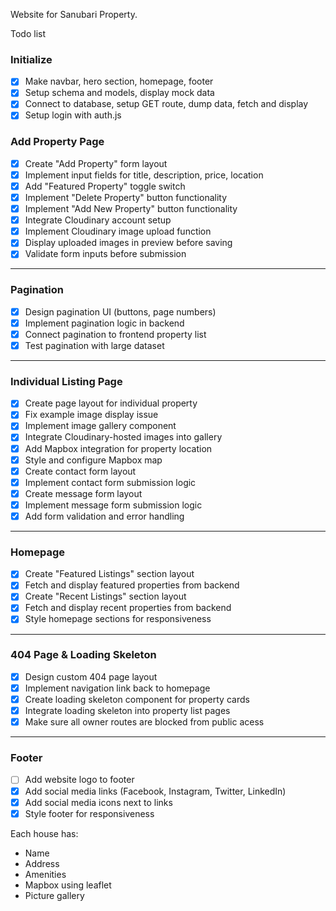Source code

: Website for Sanubari Property.

Todo list

### **Initialize**

- [x] Make navbar, hero section, homepage, footer
- [x] Setup schema and models, display mock data
- [x] Connect to database, setup GET route, dump data, fetch and display
- [x] Setup login with auth.js

### **Add Property Page**

- [x] Create "Add Property" form layout
- [x] Implement input fields for title, description, price, location
- [x] Add "Featured Property" toggle switch
- [x] Implement "Delete Property" button functionality
- [x] Implement "Add New Property" button functionality
- [x] Integrate Cloudinary account setup
- [x] Implement Cloudinary image upload function
- [x] Display uploaded images in preview before saving
- [x] Validate form inputs before submission

---

### **Pagination**

- [x] Design pagination UI (buttons, page numbers)
- [x] Implement pagination logic in backend
- [x] Connect pagination to frontend property list
- [x] Test pagination with large dataset

---

### **Individual Listing Page**

- [x] Create page layout for individual property
- [x] Fix example image display issue
- [x] Implement image gallery component
- [x] Integrate Cloudinary-hosted images into gallery
- [x] Add Mapbox integration for property location
- [x] Style and configure Mapbox map
- [x] Create contact form layout
- [x] Implement contact form submission logic
- [x] Create message form layout
- [x] Implement message form submission logic
- [x] Add form validation and error handling

---

### **Homepage**

- [x] Create "Featured Listings" section layout
- [x] Fetch and display featured properties from backend
- [x] Create "Recent Listings" section layout
- [x] Fetch and display recent properties from backend
- [x] Style homepage sections for responsiveness

---

### **404 Page & Loading Skeleton**

- [x] Design custom 404 page layout
- [x] Implement navigation link back to homepage
- [x] Create loading skeleton component for property cards
- [x] Integrate loading skeleton into property list pages
- [x] Make sure all owner routes are blocked from public acess

---

### **Footer**

- [ ] Add website logo to footer
- [x] Add social media links (Facebook, Instagram, Twitter, LinkedIn)
- [x] Add social media icons next to links
- [x] Style footer for responsiveness

Each house has:

- Name
- Address
- Amenities
- Mapbox using leaflet
- Picture gallery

__THE TASK__:
In the listing above, locate the line containing "- [x] Implement contact form submission logic" and the line containing "- [x] Fetch and display featured". Transcribe those two lines and everything between them, exactly as written.

__WRITTEN SOLUTION__:
- [x] Implement contact form submission logic
- [x] Create message form layout
- [x] Implement message form submission logic
- [x] Add form validation and error handling

---

### **Homepage**

- [x] Create "Featured Listings" section layout
- [x] Fetch and display featured properties from backend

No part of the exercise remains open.